Supplied text:
>> start

He took no pay but kept an expense account instead of $100,000+
Bunker Hill and Hessian Hirelings
The war's early-going was contradictory. On one hand, the colonists were still pledging loyalty to the king. On the other hand, they were taking up arms against the crown.
The war's pace quickly stepped up.
In May 1775 Ethan Allen and Benedict Arnold led the Green Mountain Boys of Vermont in surprise victories over the redcoats at Ft. Ticonderoga and Crown Point.
The importance of this raid lay in the fact that the colonists captured much-needed cannons and gunpowder.
In June 1775 the Americans took Bunker Hill in Boston. The British launched a foolish frontal assault and eventually won a Pyrrhic victory, but the American troops fought well and proved to themselves that they could go toe-to-toe with British regulars.
Still, the Continental Congress sought peace and reconciliation with the king. They sent the "Olive Branch Petition" to London. It pledged loyalty and asked for peace. After Bunker Hill, King George III had decided peace was out.
George III took action by (a) formerly declaring the colonies in rebellion and (b) hiring thousands of German soldiers (called "Hessians" by the Americans) to fight the war.
The Abortive Conquest of Canada
The redcoats burnt Falmouth (Portland), Maine (Oct. 1775).
Meanwhile, the Americans attacked Canada, which proved a mistake because…
The Americans misjudged the French Canadians, thinking the French hated the British and would revolt too.
Gen. Richard Montgomery marched north along the Lake Champlain route toward Quebec, and was met by Benedict Arnold and men, weary from the grueling trip. In the battle (Dec. 1775), Montgomery would be killed, Arnold wounded, and their men scattered.
Arnold and his men had to retreat up the St. Lawrence River. The French-Canadians were in no mood to welcome the Americans.
By 1776, Americans still held onto the desire to stay with England, but events began to occur quickly…
The English burnt Norfolk, VA (Jan. 1776).
The British were forced out of Boston in March (it's still celebrated as "Evacuation Day").
The colonists won two southern battles: (a) Feb. at Moore's Creek Bridge in North Carolina versus 1,500 loyalists and (b) June versus an attacking English fleet at Charleston harbor.
Thomas Paine Preaches Common Sense
The events of early 1776 made Americans reconsider their loyalty to the king.
Then came Thomas Paine's pamphlet Common Sense that urged American independence.
He argued that in the physical world, small bodies never rule the large.
He lacked respect for the king, calling him a "Royal Brute of Great Britain."
Paine wrote plainly and convincingly and said the time had come to break away, it was just common sense.
Common Sense was radical in 2 ways: (a) it called for independence and (b) it called for building a republic, something that'd never been done.
A republic is a government where the people elect representatives to rule for them. Power rests with the people (and their votes).
The ancient Greeks and even the British had a form of a republic yet had differences (Greek cities were small and Britain had a half republic with the king). The American republic would be the largest ever, and therefore the first for a nation.
Paine's idea of a republic were well-liked by Americans.
The prior acts by the king were certainly not popular—casting him off their backs sounded great.

>> end

Complete the following:
1. Name every individual person mentioned by name in the Revolutionary War notes.
2. Write the next few lines of the Revolutionary War notes, picking up after their final sentence and keeping the same outline style.

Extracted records
>> start

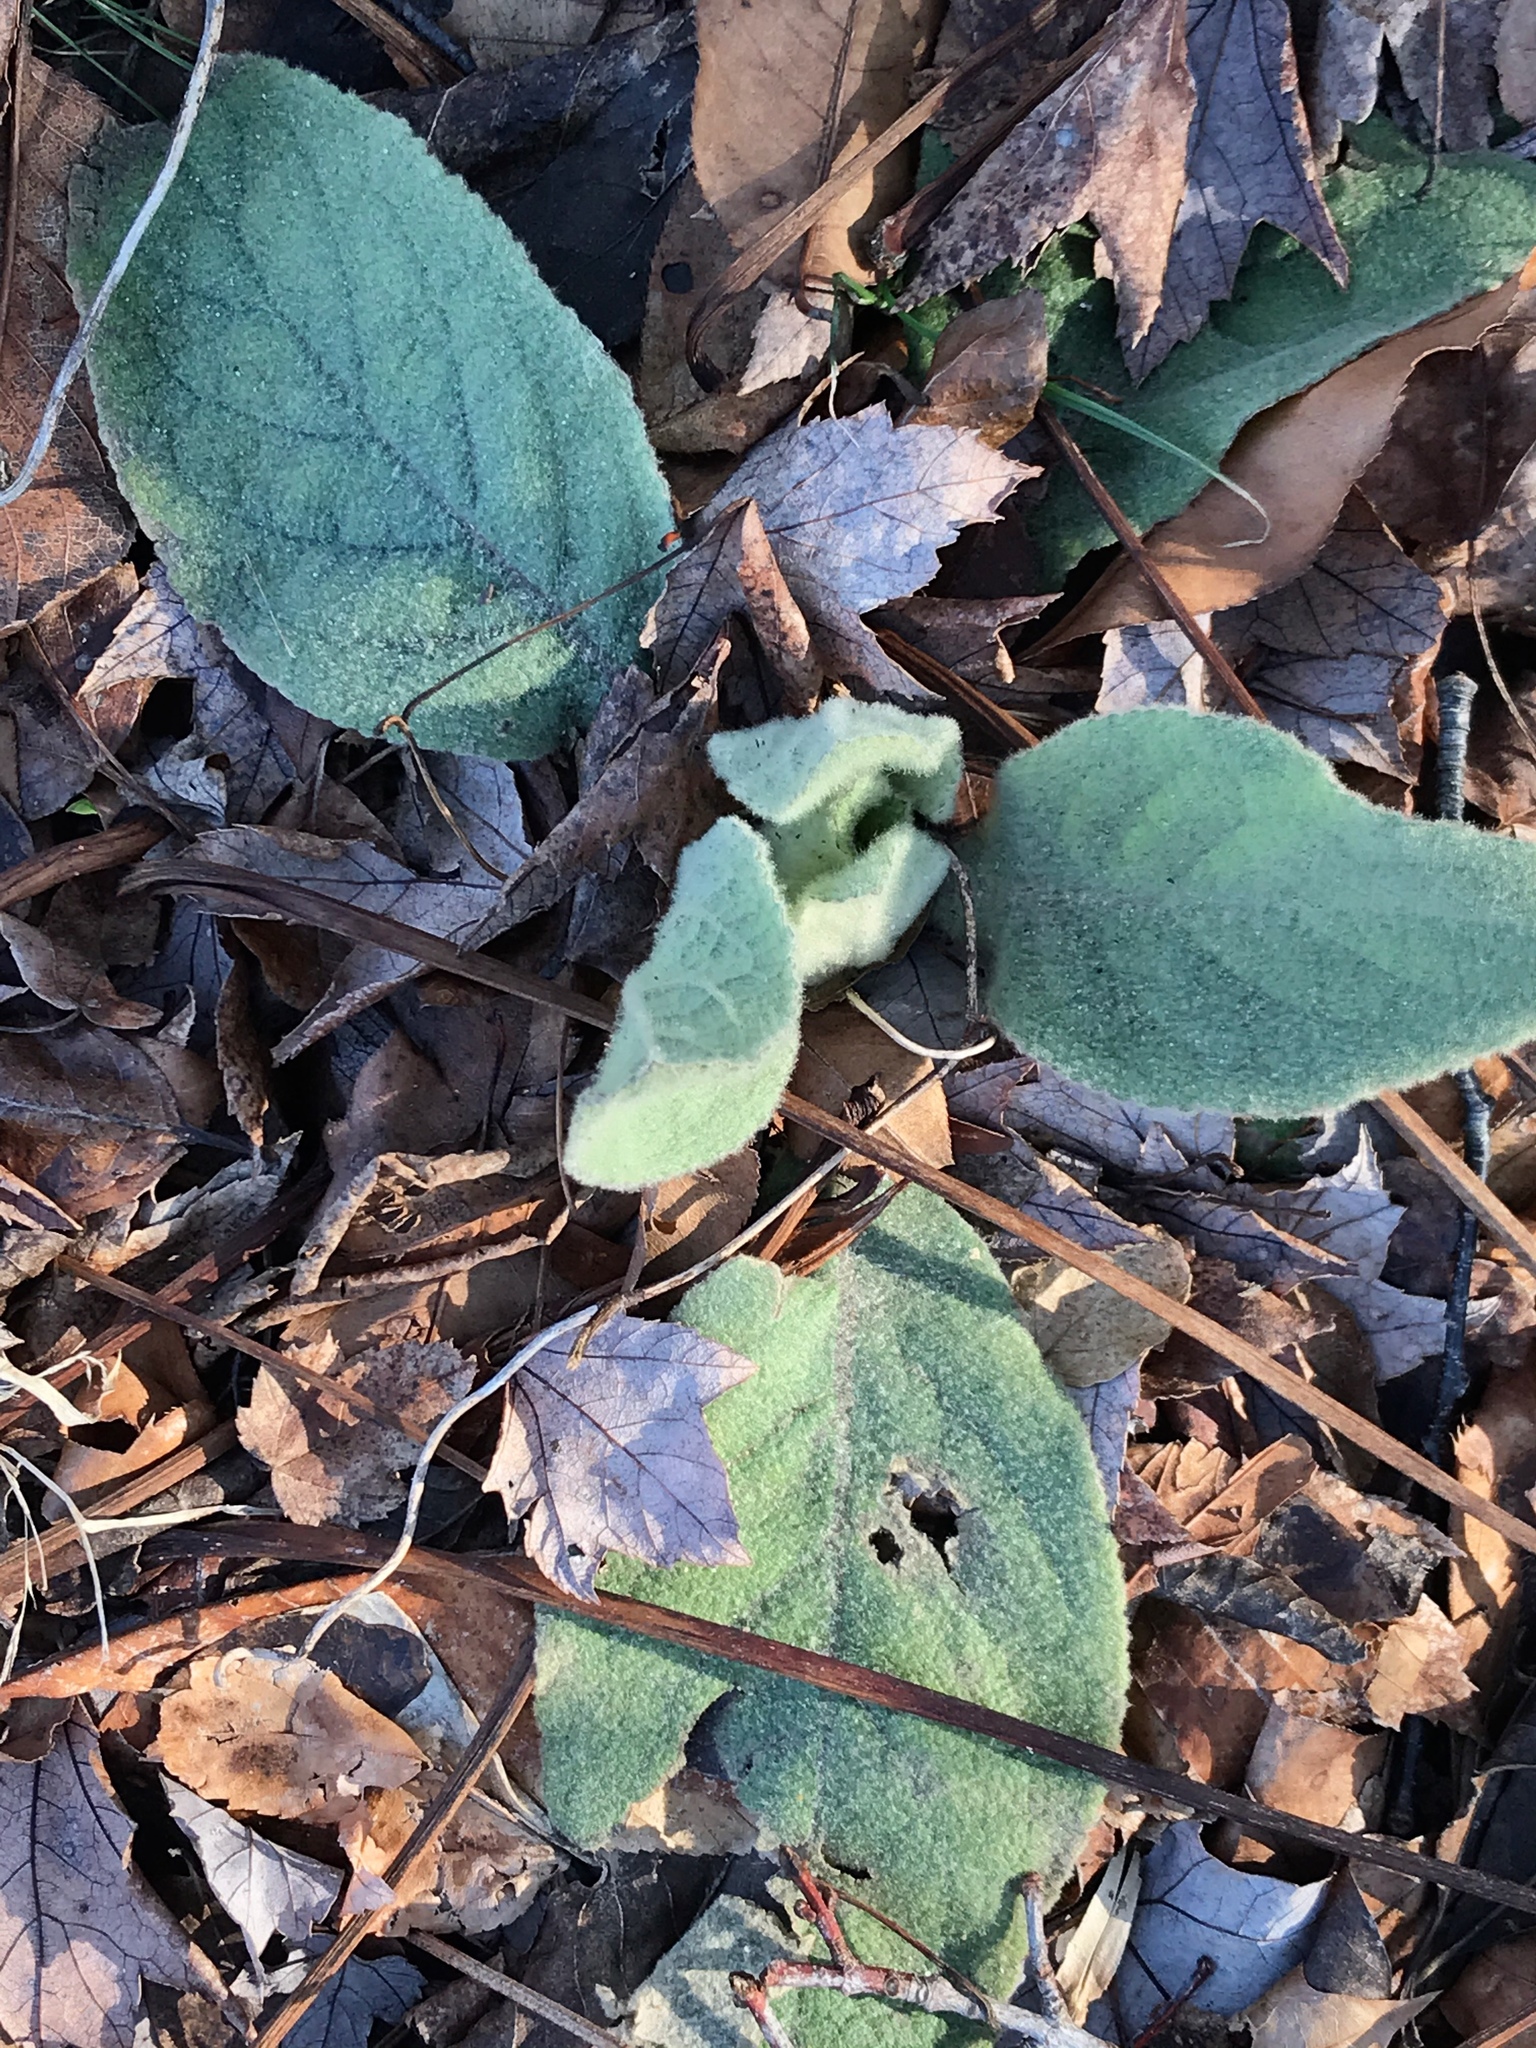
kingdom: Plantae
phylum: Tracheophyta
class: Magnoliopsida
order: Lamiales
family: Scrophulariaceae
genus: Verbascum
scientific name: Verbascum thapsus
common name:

>> end

Answers for the exercise:
1. Ethan Allen, Benedict Arnold, George III, Richard Montgomery, Thomas Paine

2.
The Americans, New Englanders especially, had long been practicing some form of self-government.
Some Americans were skeptical of turning power over to the people. They felt the people were unable to rule and wanted a "natural aristocracy" to run the government. This group was generally from the wealthier, more conservative classes.
Jefferson’s “Explanation” of Independence
The 2nd Continental Congress decided on independence.
Richard Henry Lee made a motion for independence on June 7, 1776. It passed on July 2, 1776.
A formal statement of America's independence was needed though.
Thomas Jefferson wrote the Declaration of Independence.
The declaration was written in a grand style.
It could be broken down into four parts: (1) a preamble or introduction, (2) a statement of rights, (3) a list of grievances, and (4) a statement of separation.
The "statement of rights" (based on John Locke's "natural rights") might be most important. It included "unalienable rights" (life, liberty, the pursuit of happiness) and "all men are created equal."
The Declaration made things clear: (a) the Americans were no longer loyal to the king but were rebels, (b) it opened the door for foreign help, and (c) the Americans had to win the war else face punishment for treason (death).
Patriots and Loyalists
Americans were not united in the revolution. Generally, there were 4 groups…
Patriots (also called "Whigs") supported the war for independence.
About 16% were Loyalists (also called "Tories") and supported British.
Moderates were in the middle and on the fence. These people might have sympathies with the rebels but still hold hope that America could stay with Britain without war. This group had been the largest, but dwindled as events unfolded and Common Sense came out.
The apathetic (or people that just didn't care) because they felt politics either way had no bearing on their lives. Notably, there were also "profiteers" who sold whatever they could to whomever they could just to make money.
The British could only hold areas where they could maintain a massive military presence (the coastline). The rebels did well on the interior or backwoods of the country. Rebels also harassed the British with guerrilla tactics when the redcoats tried to march into the frontier.
A typical Loyalist (Tory)
Loyalists were usually from conservative families. Families were split by the war however, such as Ben Franklin opposing his illegitimate son William, New Jersey's last royal governor.
Loyalists were usually from richer, aristocratic families, such as in Charleston, SC.
Loyalists were strong in the areas that the Anglican Church was strong (the South). They were weaker in areas that Congregationalism and Presbyterianism was strong (New England).
A typical Patriot
Patriots were generally from the younger generation, such as ringleaders Samuel Adams and Patrick Henry.
Patriots largely lived in areas where the Anglican Church (Church of England) was weak. The Patriots were Congregational, Presbyterian, Baptist, or Methodist.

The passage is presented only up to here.